For most of its history St Mary's Church served a population of less than 1,500 and was a prominent feature of the landscape. But extensive building occurred during the Regency period in the early 19th century and as a result the church is now hidden behind shops and offices. In Victorian times a number of new churches were built to cope with Cheltenham's rapidly expanding population.

==Two Churches?==
St Mary's was condemned as unsafe and closed in July 1859. During the closure the congregation worshipped first in the Town Hall (the predecessor of Cheltenham's current Town Hall) and then in a temporary church built of timber encased with corrugated iron in Clarence Street.

In 1863 Edward Walker proposed the enlargement or replacement of St Mary's. Thirty-four plans were submitted, but because of opposition the proposal was abandoned and instead between 1851 and 1877 the church was restored by architects Dangerfield, Humphris, and Christian, and equipped with gas lighting and a new heating system.

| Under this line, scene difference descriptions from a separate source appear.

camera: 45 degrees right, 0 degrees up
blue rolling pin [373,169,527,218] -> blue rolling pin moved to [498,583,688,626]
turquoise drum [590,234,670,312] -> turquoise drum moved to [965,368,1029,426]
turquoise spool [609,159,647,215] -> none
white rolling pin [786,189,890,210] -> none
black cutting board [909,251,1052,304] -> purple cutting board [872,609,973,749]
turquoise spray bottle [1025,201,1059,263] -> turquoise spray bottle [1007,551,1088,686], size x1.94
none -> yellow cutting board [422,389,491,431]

The temporary building in Clarence Street was eventually replaced by a permanent stone building which was consecrated in 1879 as St Matthew's. The then rector, Charles Bell, applied to make St Matthew's the parish church, but the proposal was rejected by the parishioners.

In 1890 an entrance porch was built on the south side of the church and in 1911 the peal of bells was increased to twelve. Various minor changes were made to the layout of the church in the 20th century, notably a prayer chapel in the south transept. A further reordering took place in 2012 when the prayer chapel was moved to the north transept, the font was moved to the south entrance from the old north porch, toilets and other facilities were installed in the south transept, and some pews were removed to create space for the new prayer chapel, exhibitions and hospitality.

On Sunday 3 February 2013 St Mary's was designated Cheltenham Minster by Michael Perham, Bishop of Gloucester.

A group known as The Friends of St Mary's, Cheltenham raises funds for the upkeep of the church.